RAW RECORDS:
[Start]

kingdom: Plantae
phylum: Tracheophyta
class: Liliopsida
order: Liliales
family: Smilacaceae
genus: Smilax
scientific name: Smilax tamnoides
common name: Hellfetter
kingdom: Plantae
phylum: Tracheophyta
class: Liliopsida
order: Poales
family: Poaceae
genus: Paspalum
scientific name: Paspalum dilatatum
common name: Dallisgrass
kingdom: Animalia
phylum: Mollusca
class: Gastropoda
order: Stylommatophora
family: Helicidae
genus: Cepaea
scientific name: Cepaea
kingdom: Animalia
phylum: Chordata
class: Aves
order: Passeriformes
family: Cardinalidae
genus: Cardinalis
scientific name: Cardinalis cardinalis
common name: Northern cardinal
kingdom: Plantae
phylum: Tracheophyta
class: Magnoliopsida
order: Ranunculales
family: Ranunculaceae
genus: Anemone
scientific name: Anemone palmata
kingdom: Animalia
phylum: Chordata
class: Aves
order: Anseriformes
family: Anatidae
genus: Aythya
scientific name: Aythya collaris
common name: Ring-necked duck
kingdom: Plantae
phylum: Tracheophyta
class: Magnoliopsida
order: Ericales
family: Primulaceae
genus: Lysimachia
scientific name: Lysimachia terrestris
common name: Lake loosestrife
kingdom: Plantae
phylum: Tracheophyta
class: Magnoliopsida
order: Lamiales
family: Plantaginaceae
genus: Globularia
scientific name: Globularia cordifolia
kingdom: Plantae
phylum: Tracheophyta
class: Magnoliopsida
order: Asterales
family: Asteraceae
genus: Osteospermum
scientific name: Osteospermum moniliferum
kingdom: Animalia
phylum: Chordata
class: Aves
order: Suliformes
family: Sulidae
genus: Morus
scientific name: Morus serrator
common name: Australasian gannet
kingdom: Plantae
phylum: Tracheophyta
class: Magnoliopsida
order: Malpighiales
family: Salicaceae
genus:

[End]

TASK REQUIREMENTS:
Rewrite all of the data above, swapping each "common name" for "vernacular name" and keeping every other line as it is.

CORRECT OUTPUT:
kingdom: Plantae
phylum: Tracheophyta
class: Liliopsida
order: Liliales
family: Smilacaceae
genus: Smilax
scientific name: Smilax tamnoides
vernacular name: Hellfetter
kingdom: Plantae
phylum: Tracheophyta
class: Liliopsida
order: Poales
family: Poaceae
genus: Paspalum
scientific name: Paspalum dilatatum
vernacular name: Dallisgrass
kingdom: Animalia
phylum: Mollusca
class: Gastropoda
order: Stylommatophora
family: Helicidae
genus: Cepaea
scientific name: Cepaea
kingdom: Animalia
phylum: Chordata
class: Aves
order: Passeriformes
family: Cardinalidae
genus: Cardinalis
scientific name: Cardinalis cardinalis
vernacular name: Northern cardinal
kingdom: Plantae
phylum: Tracheophyta
class: Magnoliopsida
order: Ranunculales
family: Ranunculaceae
genus: Anemone
scientific name: Anemone palmata
kingdom: Animalia
phylum: Chordata
class: Aves
order: Anseriformes
family: Anatidae
genus: Aythya
scientific name: Aythya collaris
vernacular name: Ring-necked duck
kingdom: Plantae
phylum: Tracheophyta
class: Magnoliopsida
order: Ericales
family: Primulaceae
genus: Lysimachia
scientific name: Lysimachia terrestris
vernacular name: Lake loosestrife
kingdom: Plantae
phylum: Tracheophyta
class: Magnoliopsida
order: Lamiales
family: Plantaginaceae
genus: Globularia
scientific name: Globularia cordifolia
kingdom: Plantae
phylum: Tracheophyta
class: Magnoliopsida
order: Asterales
family: Asteraceae
genus: Osteospermum
scientific name: Osteospermum moniliferum
kingdom: Animalia
phylum: Chordata
class: Aves
order: Suliformes
family: Sulidae
genus: Morus
scientific name: Morus serrator
vernacular name: Australasian gannet
kingdom: Plantae
phylum: Tracheophyta
class: Magnoliopsida
order: Malpighiales
family: Salicaceae
genus:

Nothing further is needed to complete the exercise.